Hill could have been charged with a crime for the alleged groping. The Marion County Prosecutor, however, apparently didn't think the evidence warranted Hill being charged. As Attorney General, Hill could have also been impeached and removed from office. There was a lack of support in the General Assembly to take that step. So with no criminal charges and no impeachment, the unelected leadership of the Disciplinary Commission stepped in to try accomplish what the elected prosecutor and elected legislators refused to do - effectively remove Hill, also an elected official, from office and bar him from running for re-election.
Unfortunately, in the Hill decision, the Indiana Supreme Court does suggest attorneys who are public officials should be held to a higher standard under the disciplinary rules than private attorneys.
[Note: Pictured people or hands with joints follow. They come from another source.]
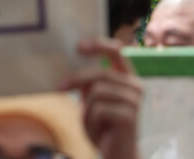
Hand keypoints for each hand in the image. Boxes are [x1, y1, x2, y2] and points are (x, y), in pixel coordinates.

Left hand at [64, 38, 142, 158]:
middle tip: (59, 87)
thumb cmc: (103, 127)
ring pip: (96, 92)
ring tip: (92, 123)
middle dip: (75, 80)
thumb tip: (70, 62)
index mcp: (126, 78)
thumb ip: (88, 82)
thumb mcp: (92, 100)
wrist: (117, 156)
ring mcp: (134, 100)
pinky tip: (99, 131)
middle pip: (98, 73)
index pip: (115, 52)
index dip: (98, 45)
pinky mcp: (129, 116)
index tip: (78, 47)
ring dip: (87, 110)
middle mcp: (134, 85)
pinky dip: (91, 121)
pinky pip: (98, 109)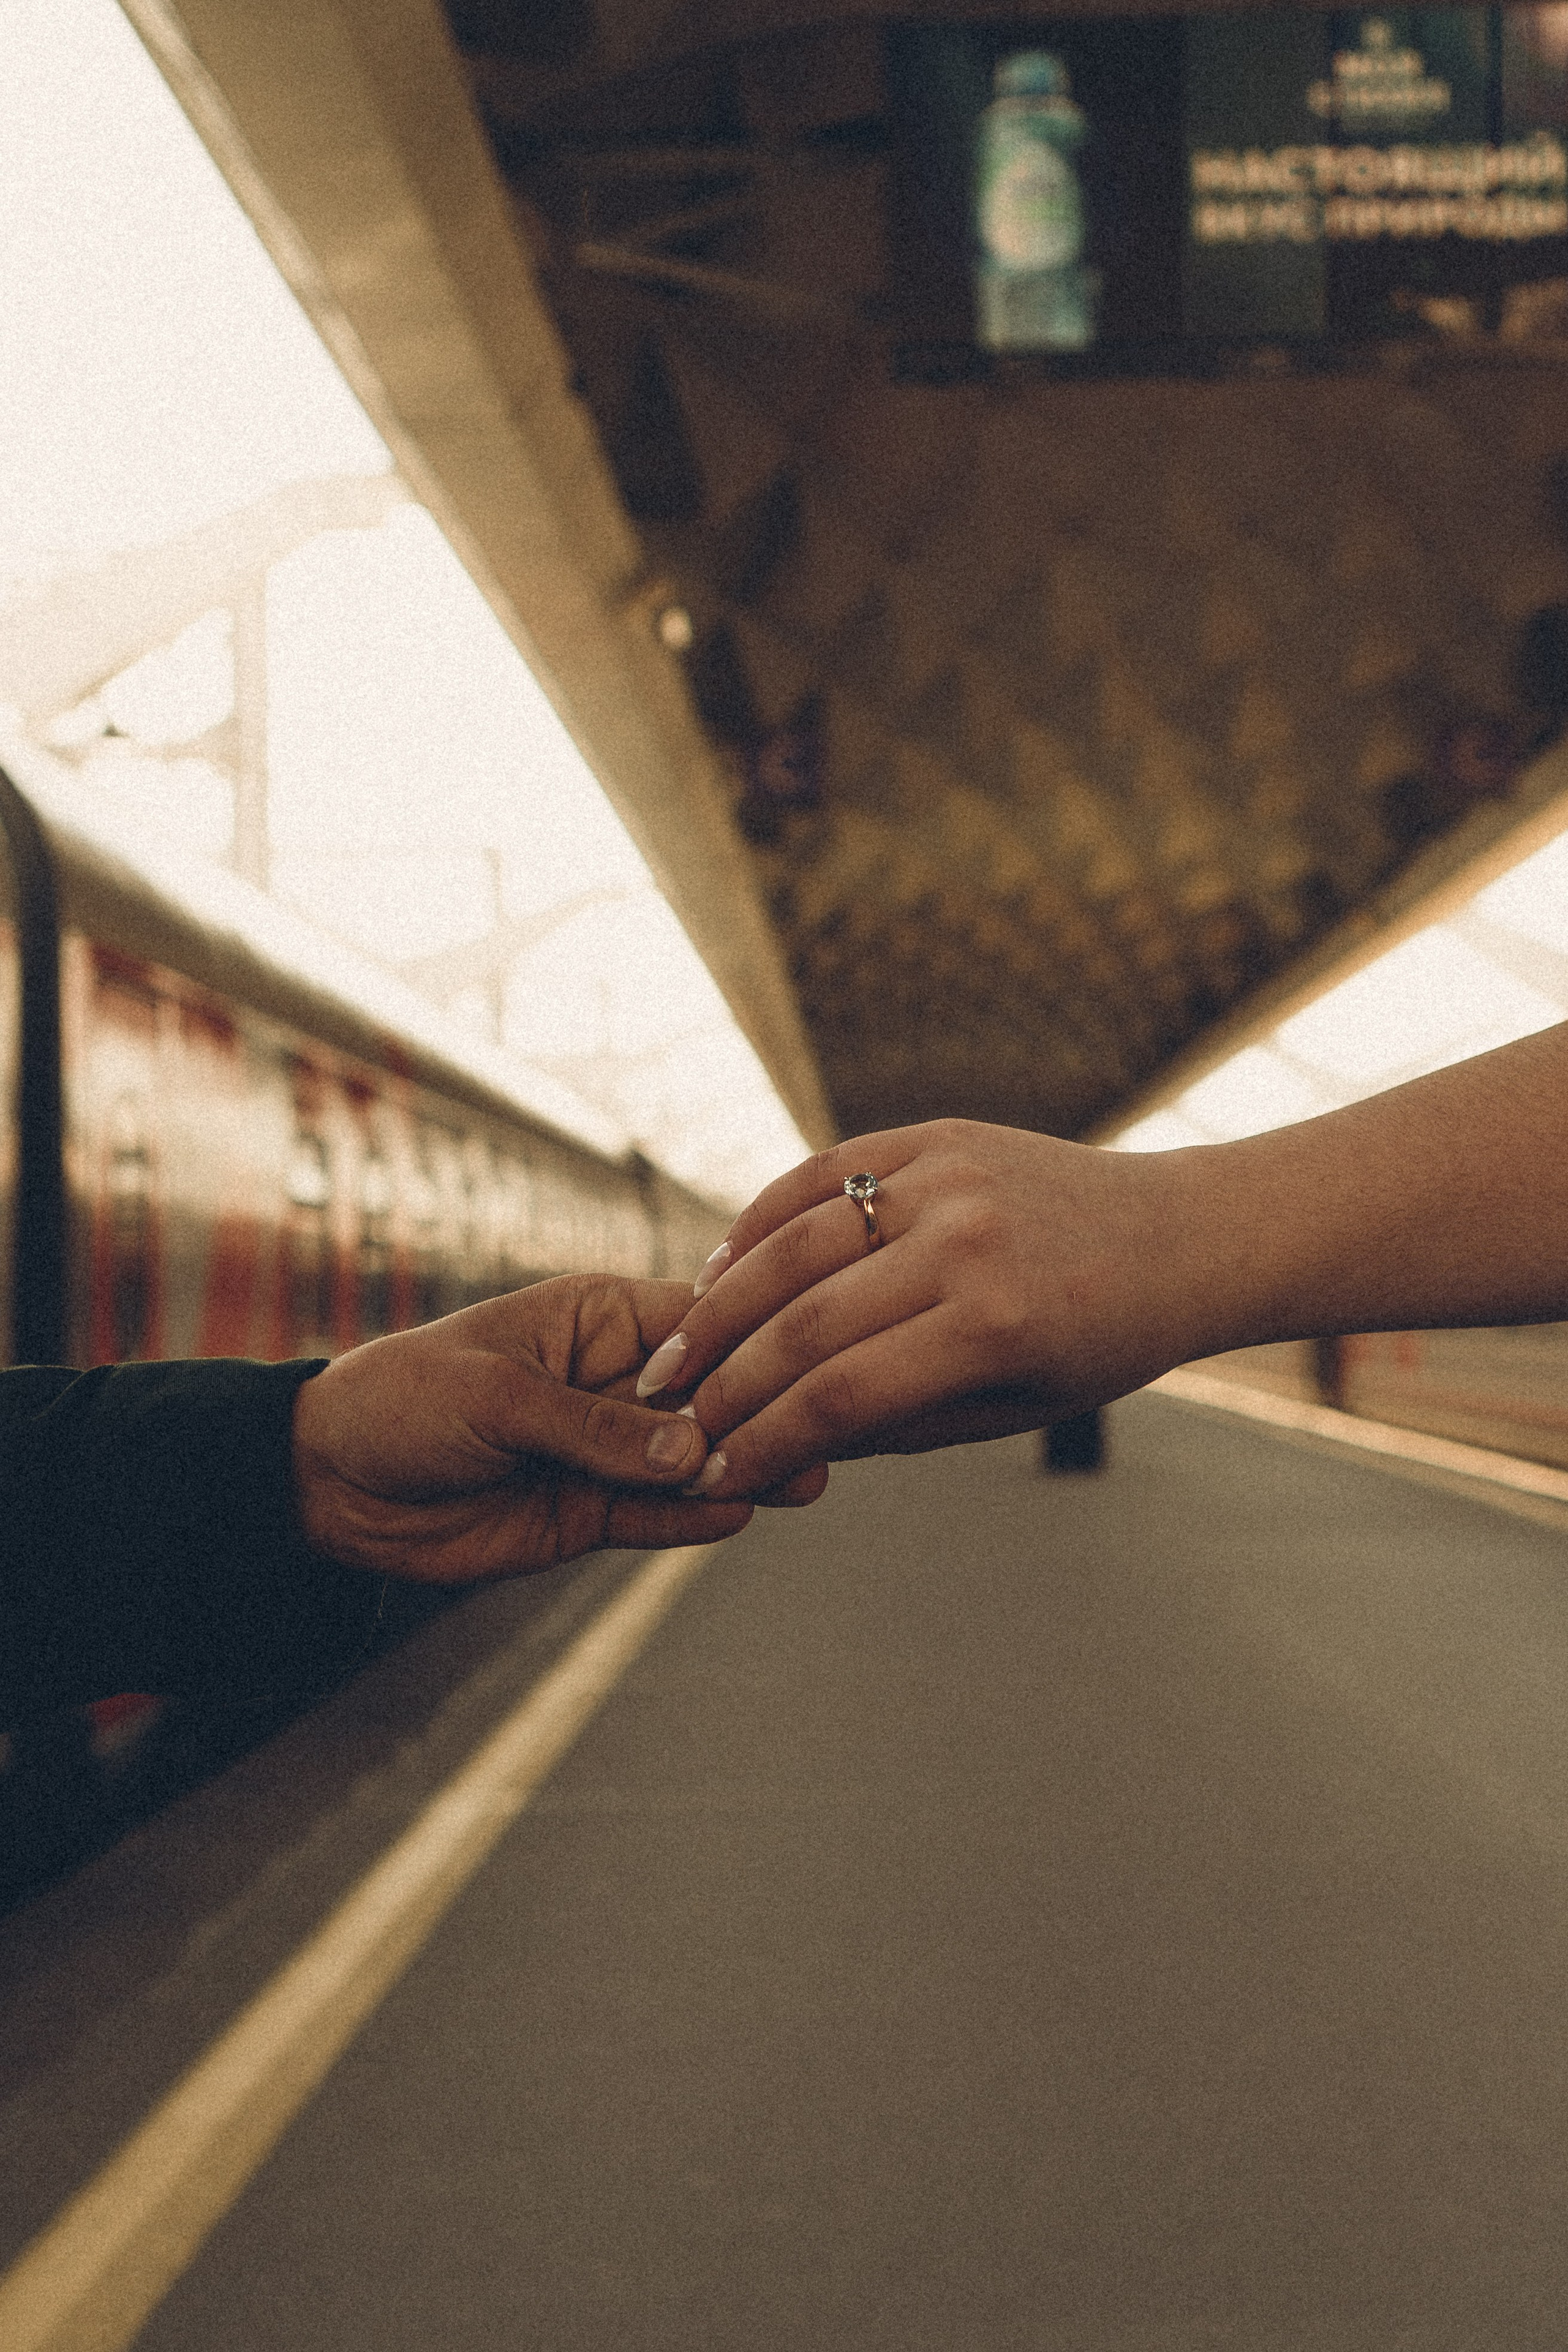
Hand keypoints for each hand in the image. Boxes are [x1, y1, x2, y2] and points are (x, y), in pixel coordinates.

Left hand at [292, 1275, 824, 1580]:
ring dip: (742, 1467)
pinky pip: (657, 1514)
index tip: (804, 1359)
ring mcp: (606, 1450)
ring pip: (692, 1459)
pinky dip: (694, 1516)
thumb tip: (692, 1447)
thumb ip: (596, 1428)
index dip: (751, 1340)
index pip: (696, 1321)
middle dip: (759, 1411)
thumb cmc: (403, 1401)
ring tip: (804, 1476)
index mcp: (596, 1318)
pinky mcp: (590, 1512)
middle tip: (822, 1433)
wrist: (327, 1484)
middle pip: (709, 1394)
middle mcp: (613, 1380)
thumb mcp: (497, 1398)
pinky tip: (741, 1510)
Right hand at [638, 1122, 1205, 1495]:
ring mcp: (947, 1177)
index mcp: (994, 1329)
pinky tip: (720, 1270)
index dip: (763, 1443)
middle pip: (805, 1324)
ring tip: (675, 1355)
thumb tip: (777, 1448)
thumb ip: (894, 1427)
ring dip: (720, 1305)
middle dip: (724, 1384)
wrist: (1178, 1235)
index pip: (840, 1397)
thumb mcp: (1009, 1410)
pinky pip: (821, 1173)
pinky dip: (760, 1220)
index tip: (712, 1476)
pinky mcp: (937, 1133)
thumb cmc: (1098, 1344)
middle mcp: (965, 1243)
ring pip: (794, 1243)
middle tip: (668, 1421)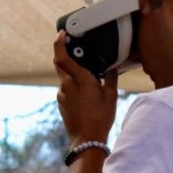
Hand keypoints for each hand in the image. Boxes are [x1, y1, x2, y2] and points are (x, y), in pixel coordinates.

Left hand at [53, 31, 118, 146]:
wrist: (87, 139)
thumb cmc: (100, 118)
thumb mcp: (111, 96)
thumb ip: (111, 77)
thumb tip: (112, 67)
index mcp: (80, 79)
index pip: (62, 56)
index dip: (59, 43)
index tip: (61, 34)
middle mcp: (67, 85)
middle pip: (59, 62)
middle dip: (64, 53)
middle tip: (73, 49)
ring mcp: (62, 94)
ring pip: (63, 76)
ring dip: (72, 73)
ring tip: (87, 79)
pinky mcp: (61, 102)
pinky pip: (65, 88)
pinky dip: (72, 86)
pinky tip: (84, 94)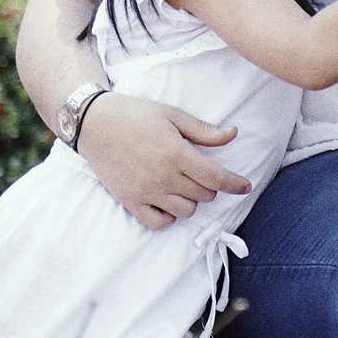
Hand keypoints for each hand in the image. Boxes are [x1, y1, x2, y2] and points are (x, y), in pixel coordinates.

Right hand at [74, 93, 251, 229]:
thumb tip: (233, 134)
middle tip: (201, 173)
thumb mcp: (172, 115)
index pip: (216, 178)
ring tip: (183, 184)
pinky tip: (168, 202)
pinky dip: (169, 216)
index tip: (245, 186)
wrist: (93, 123)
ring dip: (191, 200)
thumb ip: (203, 130)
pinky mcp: (130, 201)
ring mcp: (146, 192)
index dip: (235, 184)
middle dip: (211, 186)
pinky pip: (159, 222)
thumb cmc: (134, 114)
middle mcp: (163, 176)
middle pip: (204, 195)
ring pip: (186, 210)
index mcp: (176, 153)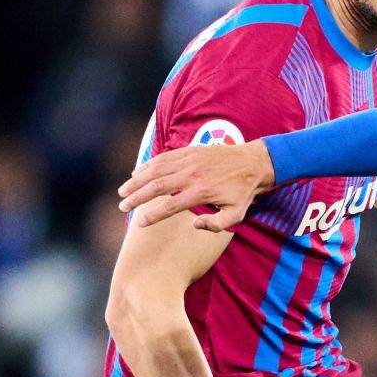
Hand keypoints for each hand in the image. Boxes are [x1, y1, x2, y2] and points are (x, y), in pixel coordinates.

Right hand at [118, 140, 274, 230]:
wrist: (253, 163)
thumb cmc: (243, 192)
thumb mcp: (236, 214)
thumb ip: (216, 225)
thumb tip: (193, 224)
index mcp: (202, 192)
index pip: (170, 205)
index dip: (152, 215)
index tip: (139, 223)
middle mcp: (192, 174)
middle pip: (156, 186)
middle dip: (136, 197)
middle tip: (122, 206)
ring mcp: (189, 160)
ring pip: (156, 170)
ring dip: (136, 180)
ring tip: (123, 191)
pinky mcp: (189, 151)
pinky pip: (163, 158)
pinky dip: (148, 165)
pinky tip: (136, 173)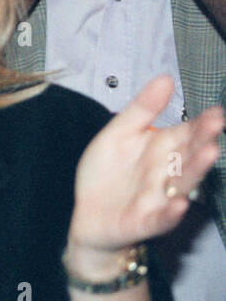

There are already specific ethics rules that apply to the conduct of prosecutors and judges. Prosecutors are specifically obligated to follow Rule 3.8 of the Rules of Professional Conduct in addition to the other attorney disciplinary rules. Judges meanwhile have an entire set of ethics rules, the Judicial Code of Conduct, they must follow.
It is a slippery slope to enforce the ethics rules differently when the accused attorney is a public official and when the attorney is a private citizen. Public officials who are attorneys, especially those in elected office, are by the nature of their jobs already targets of attorney disciplinary complaints. Unfortunately, the Hill decisions sends a signal to the public that the disciplinary process can be used to target those officials for accusations of misconduct unrelated to the actual work of an attorney. That opens the floodgates for such accusations. When that happens (and I would argue it already has happened) the Commission is put in the unfortunate position of arbitrarily rejecting some of those allegations against public officials while pursuing others.
The disciplinary process for Indiana attorneys should not involve arbitrary, uneven enforcement of the rules, including treating public officials who are attorneys harsher than those in private practice. When it comes to ethics rules, attorneys need bright lines so they know what is right and what is wrong, and the penalty they face must be consistent when they do cross those bright lines. Unfortunately, there is zero consistency in the Indiana attorney disciplinary process. And too often disciplinary decisions are driven by the personal animus Commission leadership and its attorneys develop toward the attorneys whose conduct they are supposed to be overseeing.
I applaud the Indiana Supreme Court for its professional, unbiased approach it took toward handling the accusations against the Hill. Nonetheless, the decision does seem to be a bit of a compromise that glosses over continued problems with the disciplinary process. The time is long past for the Indiana Supreme Court justices to take ownership of the disciplinary process for attorneys and institute much needed reform. We attorneys need a disciplinary process that is professional, objective and fair. What we have right now is anything but that.